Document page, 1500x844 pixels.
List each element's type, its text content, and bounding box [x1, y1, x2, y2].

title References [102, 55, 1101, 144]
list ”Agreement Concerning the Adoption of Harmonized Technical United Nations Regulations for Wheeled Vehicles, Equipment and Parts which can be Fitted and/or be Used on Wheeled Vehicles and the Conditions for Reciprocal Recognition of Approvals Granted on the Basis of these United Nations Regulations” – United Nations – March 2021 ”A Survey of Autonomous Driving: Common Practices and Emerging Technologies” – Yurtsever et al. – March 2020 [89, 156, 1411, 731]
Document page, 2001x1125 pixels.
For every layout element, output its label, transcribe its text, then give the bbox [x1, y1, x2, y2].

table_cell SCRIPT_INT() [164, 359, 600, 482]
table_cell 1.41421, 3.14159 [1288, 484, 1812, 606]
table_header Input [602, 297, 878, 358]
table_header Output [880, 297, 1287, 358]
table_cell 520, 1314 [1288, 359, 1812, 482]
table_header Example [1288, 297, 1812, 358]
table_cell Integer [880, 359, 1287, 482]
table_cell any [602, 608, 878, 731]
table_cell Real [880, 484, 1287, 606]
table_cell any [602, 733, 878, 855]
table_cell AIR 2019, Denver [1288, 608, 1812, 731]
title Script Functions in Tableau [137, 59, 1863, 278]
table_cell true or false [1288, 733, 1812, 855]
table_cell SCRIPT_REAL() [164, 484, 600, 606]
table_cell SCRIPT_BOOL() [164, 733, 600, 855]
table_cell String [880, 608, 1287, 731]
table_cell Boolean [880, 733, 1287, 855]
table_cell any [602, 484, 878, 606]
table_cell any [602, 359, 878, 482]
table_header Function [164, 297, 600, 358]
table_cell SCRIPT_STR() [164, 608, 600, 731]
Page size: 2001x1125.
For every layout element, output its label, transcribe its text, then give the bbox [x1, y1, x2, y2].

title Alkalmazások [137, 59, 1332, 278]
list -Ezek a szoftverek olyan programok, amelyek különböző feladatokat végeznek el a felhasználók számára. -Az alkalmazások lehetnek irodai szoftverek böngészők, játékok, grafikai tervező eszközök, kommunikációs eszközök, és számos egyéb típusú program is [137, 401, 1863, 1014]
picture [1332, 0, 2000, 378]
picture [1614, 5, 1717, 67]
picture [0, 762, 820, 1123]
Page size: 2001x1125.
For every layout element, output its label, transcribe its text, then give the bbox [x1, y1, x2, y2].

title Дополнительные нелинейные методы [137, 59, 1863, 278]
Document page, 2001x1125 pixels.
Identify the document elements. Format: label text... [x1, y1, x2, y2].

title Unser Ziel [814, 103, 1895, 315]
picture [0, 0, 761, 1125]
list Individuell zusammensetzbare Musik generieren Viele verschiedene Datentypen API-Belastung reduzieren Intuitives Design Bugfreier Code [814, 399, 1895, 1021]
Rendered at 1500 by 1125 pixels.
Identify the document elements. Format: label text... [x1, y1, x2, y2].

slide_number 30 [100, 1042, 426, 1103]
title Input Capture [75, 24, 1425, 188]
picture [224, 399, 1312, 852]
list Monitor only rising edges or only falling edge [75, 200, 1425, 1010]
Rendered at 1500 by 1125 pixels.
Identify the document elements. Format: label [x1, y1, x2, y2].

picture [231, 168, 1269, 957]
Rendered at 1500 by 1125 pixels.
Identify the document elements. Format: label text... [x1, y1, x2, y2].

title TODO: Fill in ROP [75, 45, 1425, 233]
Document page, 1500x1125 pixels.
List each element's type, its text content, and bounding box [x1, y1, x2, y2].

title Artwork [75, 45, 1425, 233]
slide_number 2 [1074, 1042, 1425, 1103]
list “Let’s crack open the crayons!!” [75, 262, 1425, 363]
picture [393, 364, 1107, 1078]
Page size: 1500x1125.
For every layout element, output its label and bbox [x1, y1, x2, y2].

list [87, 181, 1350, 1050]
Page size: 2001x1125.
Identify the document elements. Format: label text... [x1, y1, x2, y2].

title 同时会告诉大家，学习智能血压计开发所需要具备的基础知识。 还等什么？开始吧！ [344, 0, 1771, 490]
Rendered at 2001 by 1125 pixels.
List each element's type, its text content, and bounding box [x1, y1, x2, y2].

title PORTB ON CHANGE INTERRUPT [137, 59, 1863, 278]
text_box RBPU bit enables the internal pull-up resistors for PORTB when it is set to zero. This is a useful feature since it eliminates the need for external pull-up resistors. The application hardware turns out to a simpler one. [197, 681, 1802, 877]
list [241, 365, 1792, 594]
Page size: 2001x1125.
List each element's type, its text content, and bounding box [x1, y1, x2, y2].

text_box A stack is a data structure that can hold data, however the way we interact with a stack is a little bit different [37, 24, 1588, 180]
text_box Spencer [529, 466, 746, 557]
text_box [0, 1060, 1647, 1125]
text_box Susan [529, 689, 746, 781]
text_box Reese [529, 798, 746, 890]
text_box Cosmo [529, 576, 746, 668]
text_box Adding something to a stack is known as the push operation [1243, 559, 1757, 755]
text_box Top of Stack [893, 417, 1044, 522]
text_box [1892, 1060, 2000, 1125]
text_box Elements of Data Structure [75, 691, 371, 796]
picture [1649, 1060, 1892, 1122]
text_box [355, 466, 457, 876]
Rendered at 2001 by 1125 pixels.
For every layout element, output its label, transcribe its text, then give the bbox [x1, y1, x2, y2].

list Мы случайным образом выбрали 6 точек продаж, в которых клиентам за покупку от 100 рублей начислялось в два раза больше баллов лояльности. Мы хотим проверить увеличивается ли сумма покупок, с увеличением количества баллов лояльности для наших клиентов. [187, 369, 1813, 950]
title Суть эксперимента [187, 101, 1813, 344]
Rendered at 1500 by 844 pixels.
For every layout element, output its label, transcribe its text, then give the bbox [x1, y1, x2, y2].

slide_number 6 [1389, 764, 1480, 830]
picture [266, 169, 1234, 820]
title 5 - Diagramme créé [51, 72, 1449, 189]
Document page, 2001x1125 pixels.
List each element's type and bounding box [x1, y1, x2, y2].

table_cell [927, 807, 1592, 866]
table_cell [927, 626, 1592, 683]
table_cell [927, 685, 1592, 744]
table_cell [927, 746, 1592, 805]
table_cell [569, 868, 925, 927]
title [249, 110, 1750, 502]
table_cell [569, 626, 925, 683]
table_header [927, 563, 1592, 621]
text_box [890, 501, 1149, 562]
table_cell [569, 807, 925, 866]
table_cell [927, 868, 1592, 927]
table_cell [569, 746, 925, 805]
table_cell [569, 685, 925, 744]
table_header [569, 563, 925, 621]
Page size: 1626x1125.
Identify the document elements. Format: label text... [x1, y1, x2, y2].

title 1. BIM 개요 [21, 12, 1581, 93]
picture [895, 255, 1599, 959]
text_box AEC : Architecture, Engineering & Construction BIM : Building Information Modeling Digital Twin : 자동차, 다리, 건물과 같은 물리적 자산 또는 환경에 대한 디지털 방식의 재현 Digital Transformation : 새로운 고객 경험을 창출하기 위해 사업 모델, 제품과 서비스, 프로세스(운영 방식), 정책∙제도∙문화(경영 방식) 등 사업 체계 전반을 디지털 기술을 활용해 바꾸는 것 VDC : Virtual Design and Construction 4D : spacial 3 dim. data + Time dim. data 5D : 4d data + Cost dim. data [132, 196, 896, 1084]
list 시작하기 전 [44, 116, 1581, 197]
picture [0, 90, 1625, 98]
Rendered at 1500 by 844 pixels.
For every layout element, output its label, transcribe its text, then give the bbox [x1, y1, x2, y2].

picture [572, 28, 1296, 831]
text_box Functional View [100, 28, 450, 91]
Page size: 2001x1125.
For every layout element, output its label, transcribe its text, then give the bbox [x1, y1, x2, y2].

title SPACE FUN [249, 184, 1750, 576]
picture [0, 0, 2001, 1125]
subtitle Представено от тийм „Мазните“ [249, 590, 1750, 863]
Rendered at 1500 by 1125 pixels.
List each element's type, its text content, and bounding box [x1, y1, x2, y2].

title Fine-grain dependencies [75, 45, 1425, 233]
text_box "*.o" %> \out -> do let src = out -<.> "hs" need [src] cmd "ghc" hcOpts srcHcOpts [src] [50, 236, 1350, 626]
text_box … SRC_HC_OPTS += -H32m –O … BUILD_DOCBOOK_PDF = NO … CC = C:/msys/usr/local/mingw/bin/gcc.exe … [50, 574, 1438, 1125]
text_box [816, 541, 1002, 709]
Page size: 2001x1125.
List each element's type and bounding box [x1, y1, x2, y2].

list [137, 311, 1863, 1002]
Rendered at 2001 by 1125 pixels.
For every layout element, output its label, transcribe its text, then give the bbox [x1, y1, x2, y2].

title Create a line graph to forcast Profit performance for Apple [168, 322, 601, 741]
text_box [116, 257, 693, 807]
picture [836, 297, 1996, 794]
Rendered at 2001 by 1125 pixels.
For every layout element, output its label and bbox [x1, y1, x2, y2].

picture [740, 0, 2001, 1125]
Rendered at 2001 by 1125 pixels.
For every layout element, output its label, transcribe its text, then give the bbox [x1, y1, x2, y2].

#### DIRECTIVE
Output the lines above between the one holding "text_box [0, 1060, 1647, 1125]" and the one holding "Page size: 1626x1125.", inclusive, with nothing before or after them.

#### WRITTEN REPLY
text_box [0, 1060, 1647, 1125]
text_box Susan [529, 689, 746, 781]
text_box Reese [529, 798, 746, 890]
text_box Cosmo [529, 576, 746, 668]
text_box Adding something to a stack is known as the push operation [1243, 559, 1757, 755]
text_box Top of Stack [893, 417, 1044, 522]
text_box [1892, 1060, 2000, 1125]
text_box Elements of Data Structure [75, 691, 371, 796]
picture [1649, 1060, 1892, 1122]
text_box [355, 466, 457, 876]
Rendered at 2001 by 1125 pixels.
For every layout element, output its label, transcribe its text, then give the bbox [x1, y1, x2, y2].

list Мы случайным образом выбрали 6 точек продаж, в которых клиентам за покупку от 100 рублей начислялось в два раза больше баллов лояльности. Мы хотим проверить увеличивается ли сумма покупок, с увеличением количества баллов лояльности для наших клиентов. [187, 369, 1813, 950]
title Суть эксперимента [187, 101, 1813, 344]
Rendered at 1500 by 844 pixels.
For every layout element, output its label, transcribe its text, then give the bbox [x1, y1, x2, y2].

slide_number 6 [1389, 764, 1480, 830]
picture [266, 169, 1234, 820]
title 5 - Diagramme créé [51, 72, 1449, 189]
Document page, 2001x1125 pixels.
List each element's type and bounding box [x1, y1, x2, y2].

table_cell [927, 807, 1592, 866]
table_cell [927, 626, 1592, 683]
table_cell [927, 685, 1592, 744]
table_cell [927, 746, 1592, 805]
table_cell [569, 868, 925, 927]
title [249, 110, 1750, 502]
table_cell [569, 626, 925, 683]
table_header [927, 563, 1592, 621]
text_box [890, 501, 1149, 562]
table_cell [569, 807, 925, 866]
table_cell [927, 868, 1592, 927]
table_cell [569, 746, 925, 805]
table_cell [569, 685, 925, 744]
table_header [569, 563, 925, 621]
Page size: 1626x1125.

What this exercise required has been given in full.